He is very pretty isn't he!? Thank you for all the responses!


----------



## newport (Aug 8, 2011)

Charlie is a LOVE- and looks Golden to me!! I love this site also-and all the great people here- LIKE YOU! I have got great advise on my baby- Ms. Lola- her issues.... and now she has some allergy issues and I am working on those. I feel good I have this site to come to for helpful suggestions


----------



## Jige (Mar 17, 2011)

Charlie is very handsome and I am glad you found this site too. I want to hear about Charlie. 

Just remember opinions are like ----- everyone has one ( you can fill in the blank).


----------



## spruce (Mar 13, 2008)

I love your post! it's so true about the opinions we hear!

my guy may/may not be 100% golden...If I say he is, I'm told why he's not; if I say I'm not sure of his breed(s), I hear how he's positively 100% golden. Whatever, he's MY PERFECT DOG.


----------



## Jlopez (Apr 19, 2011)

OMG, he is too cute!! My advise is to just forget about negative comments and enjoy him, because really they grow too fast and before you know it you will have a big guy sitting next to you....really....what a handsome boy !


----------



## bbuzz (Aug 8, 2010)

What a heart stealer!! Glad you found the forum, it is rather wonderful isn't it! Just be careful it's rather addictive! 

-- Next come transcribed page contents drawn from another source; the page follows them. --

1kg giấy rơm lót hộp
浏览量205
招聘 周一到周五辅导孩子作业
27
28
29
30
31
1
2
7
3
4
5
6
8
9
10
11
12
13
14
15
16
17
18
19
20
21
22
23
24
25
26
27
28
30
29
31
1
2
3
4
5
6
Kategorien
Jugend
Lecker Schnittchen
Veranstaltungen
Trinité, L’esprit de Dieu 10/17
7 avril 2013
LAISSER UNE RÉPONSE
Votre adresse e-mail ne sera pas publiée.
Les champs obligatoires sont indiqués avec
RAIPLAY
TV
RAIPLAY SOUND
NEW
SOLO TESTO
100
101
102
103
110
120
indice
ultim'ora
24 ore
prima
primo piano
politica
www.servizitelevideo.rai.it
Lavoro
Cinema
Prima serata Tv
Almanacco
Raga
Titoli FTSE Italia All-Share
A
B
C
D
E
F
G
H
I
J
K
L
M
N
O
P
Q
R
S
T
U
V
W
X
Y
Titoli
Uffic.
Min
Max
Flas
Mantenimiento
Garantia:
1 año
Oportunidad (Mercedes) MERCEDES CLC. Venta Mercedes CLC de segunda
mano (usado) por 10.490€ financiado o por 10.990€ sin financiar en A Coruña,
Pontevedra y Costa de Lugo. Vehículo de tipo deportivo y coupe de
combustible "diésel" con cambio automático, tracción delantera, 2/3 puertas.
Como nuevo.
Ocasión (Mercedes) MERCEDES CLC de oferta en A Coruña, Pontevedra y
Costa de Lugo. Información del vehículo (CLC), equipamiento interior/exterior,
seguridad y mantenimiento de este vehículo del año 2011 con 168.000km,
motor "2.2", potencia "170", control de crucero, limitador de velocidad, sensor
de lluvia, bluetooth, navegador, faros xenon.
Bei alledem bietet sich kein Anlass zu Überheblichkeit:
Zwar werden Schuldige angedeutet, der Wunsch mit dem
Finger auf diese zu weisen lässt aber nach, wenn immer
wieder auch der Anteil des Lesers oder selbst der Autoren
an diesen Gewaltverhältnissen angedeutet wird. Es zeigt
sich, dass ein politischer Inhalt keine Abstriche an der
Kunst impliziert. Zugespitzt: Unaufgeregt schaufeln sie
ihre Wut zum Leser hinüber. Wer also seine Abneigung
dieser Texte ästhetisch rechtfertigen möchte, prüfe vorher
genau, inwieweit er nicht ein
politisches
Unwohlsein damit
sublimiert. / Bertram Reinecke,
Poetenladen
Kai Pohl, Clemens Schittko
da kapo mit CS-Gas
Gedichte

Don't stress too much about other people's thoughts or opinions. All our dogs are individual and need to be treat as such. There is no one way of doing things. 

The best thing you can do is know your pup and what works for you or your pup, then stand tall and be confident in what you are doing.


----------



## Maddie'sMom2011 (Apr 26, 2011)

He's just too cute!


----------